Slope and difficulty are estimated by pure MMLE with no penalty, so 1PL/2PL are
plain Marginal Maximum Likelihood. The 3PL/4PL asymptotes are weakly identified
(a property of the model, not the estimator), so theta puts light Beta priors
on c and d by default, which makes those two parameters MAP estimates.
Slope and difficulty recover cleanly; the asymptotes need a lot of data and
carry large standard errors when the data can't pin them down.
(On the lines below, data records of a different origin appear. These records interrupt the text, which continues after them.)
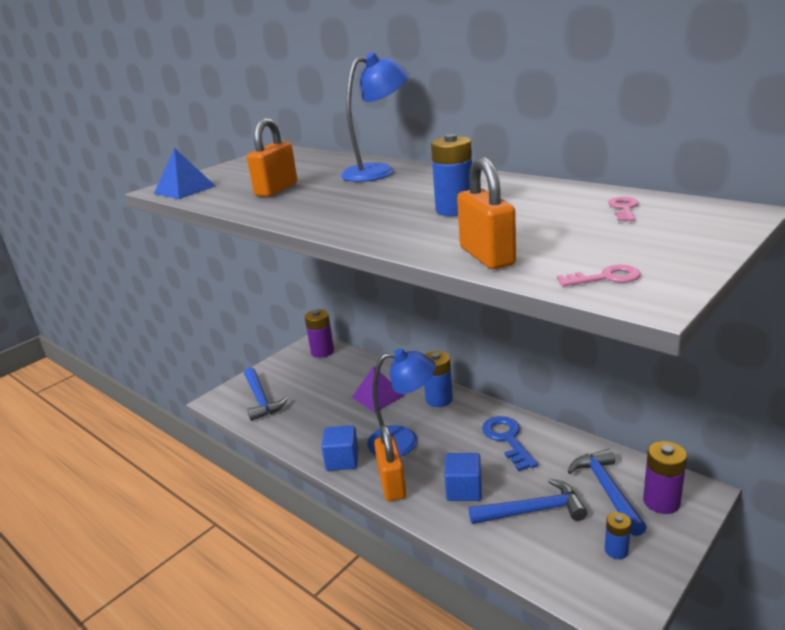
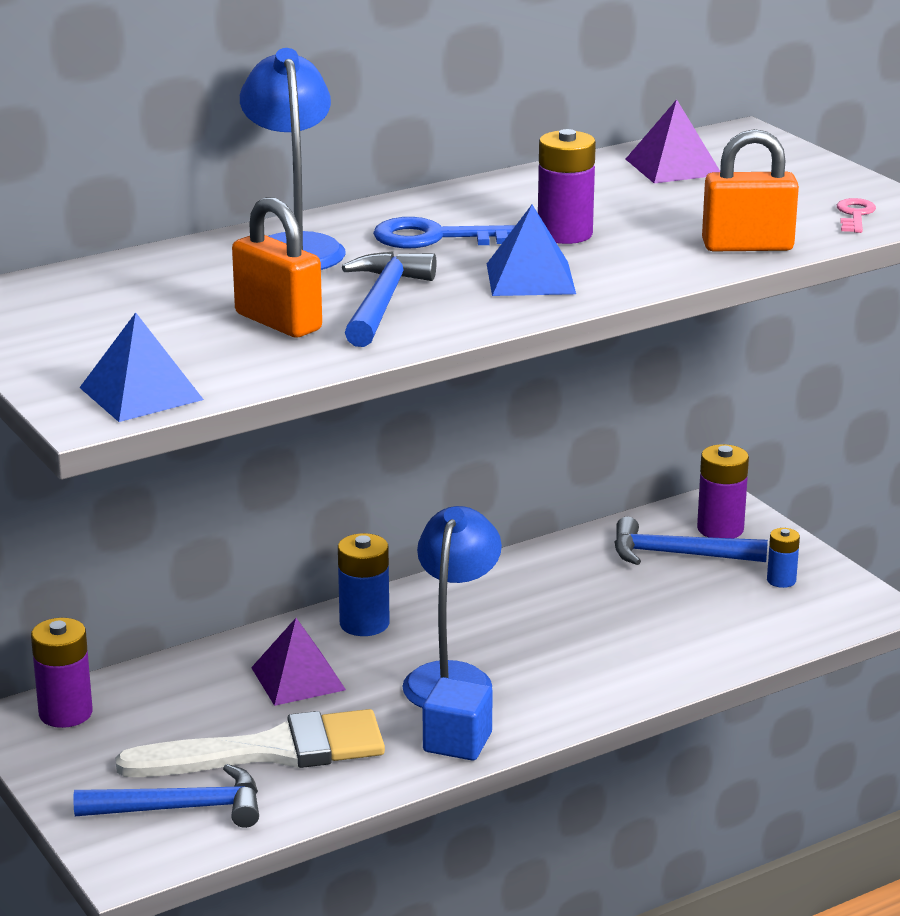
camera: 75 degrees left, 0 degrees up
orange padlock [374,425,406,501] -> none
blue battery [431,134,472,216] -> purple battery [538,129,596,244]
blue cube [444,453,482,501] -> none
blue hammer [469,479,587,524] -> blue hammer moved to [342,251,436,347]
blue key [482,416,538,471] -> blue key moved to [373,217,516,248]
pink key [608,197,639,221] -> purple pyramid [626,99,720,183]
none -> white brush [115,709,385,777]
none -> blue pyramid [487,205,576,296]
Turn the
asymptote priors off for a fully unpenalized fit:
flat = theta.Priors(c_a=None, c_b=None, slip_a=None, slip_b=None)
model = theta.fit(responses, "3PL", priors=flat)Item-parameter standard errors are computed from the likelihood information, not the penalized objective, which is the conventional frequentist quantity.
import theta
# --- fit ---------------------------------------------------------------
model = theta.fit(
responses, # [N, J] of 0/1, NaN = missing/not-reached
"3PL", # "1PL" | "2PL" | "3PL" | "4PL"
n_points=61, # Gauss-Hermite quadrature nodes
max_iter=500, tol=1e-4,
priors=theta.Priors(c_a=2, c_b=8), # optional MAP priors
)
model.a, model.b, model.c, model.d # item parameters (np arrays)
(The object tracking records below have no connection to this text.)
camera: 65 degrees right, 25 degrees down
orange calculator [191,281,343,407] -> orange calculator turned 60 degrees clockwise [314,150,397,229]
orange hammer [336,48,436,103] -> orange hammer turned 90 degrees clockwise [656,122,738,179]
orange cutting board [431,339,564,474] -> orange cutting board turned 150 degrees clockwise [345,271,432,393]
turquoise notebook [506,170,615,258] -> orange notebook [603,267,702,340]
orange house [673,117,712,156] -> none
model.params() # structured array of estimated params
model.loglik, model.converged, model.n_iter
model.objective_history # penalized EM objective (monotone)
model.aic(); model.bic(n_persons)
model.prob(theta_values) # P matrix [len(theta), J]
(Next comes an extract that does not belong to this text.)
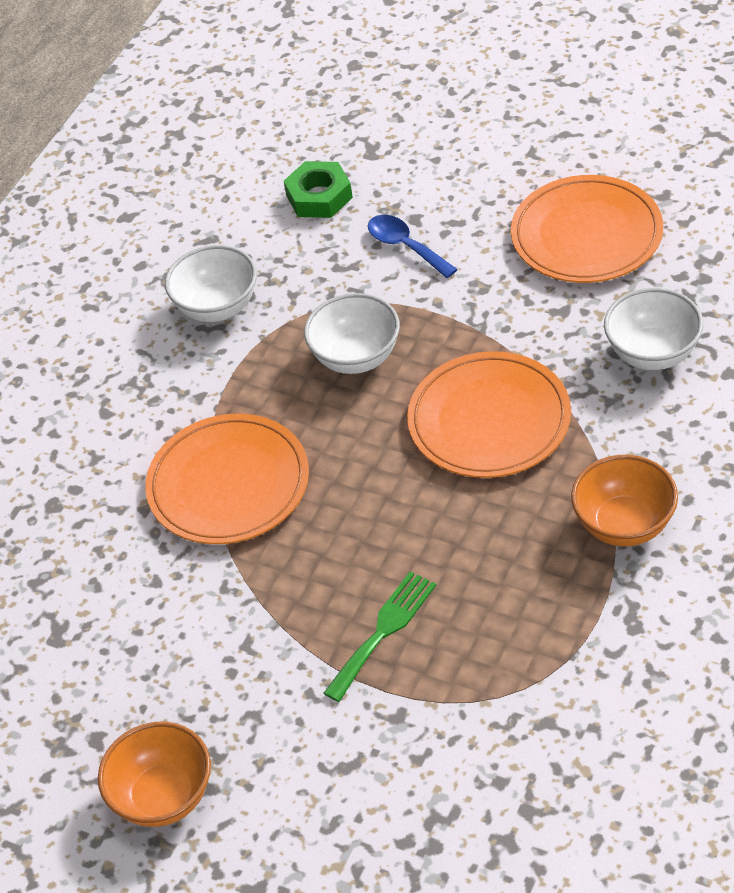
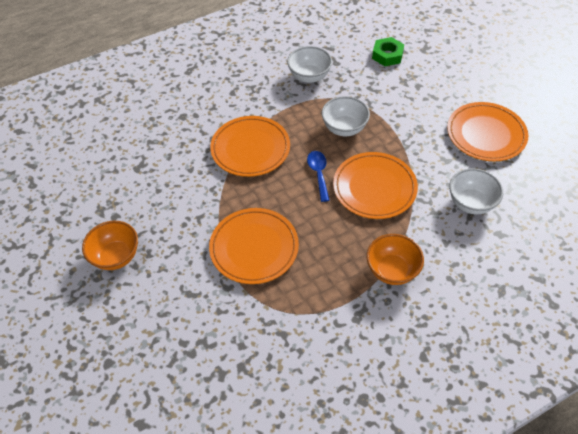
camera: 30 degrees right, 5 degrees up
green fork [324,571,436,702] -> orange plate [209,208,299,284]
blue spoon [368,215,457,278] -> blue spoon moved to [307,151,330,202]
# --- score people ------------------------------------------------------
ability, se = model.score(responses, method="EAP") # "EAP" | "MAP" | "ML"
# --- item standard errors ---------------------------------------------
errs = model.standard_errors(responses) # dict: a, b, c, d, cov
# --- simulate data -----------------------------------------------------
sim = theta.simulate(n_persons=5000, n_items=40, model="3PL", seed=0)
sim.responses, sim.theta, sim.a, sim.b, sim.c, sim.dAbility estimators: EAP (posterior mean, vectorized, always finite, the
default), MAP (posterior mode, follows the scoring prior), and ML
(likelihood mode, bounded to ±6 and NaN for all-correct or all-incorrect
patterns).
The project is managed with uv, which handles the venv, tests, benchmarks,
the wheel, and the PyPI upload:
git clone https://github.com/vuciv/theta && cd theta
uv sync # create .venv + install theta and deps
uv run pytest # run the test suite
uv run python bench/benchmark.py # scaling benchmark
uv run --group bench python bench/compare.py # vs girth (+ mirt if R/mirt installed)
uv build # wheel + sdist into dist/
uv publish # upload to PyPI (set UV_PUBLISH_TOKEN)v0.1, dichotomous unidimensional models (1/2/3/4PL). On the roadmap: polytomous models (GRM, GPCM), multidimensional IRT, and fixed-θ / online scoring.
MIT licensed. Issues and PRs welcome.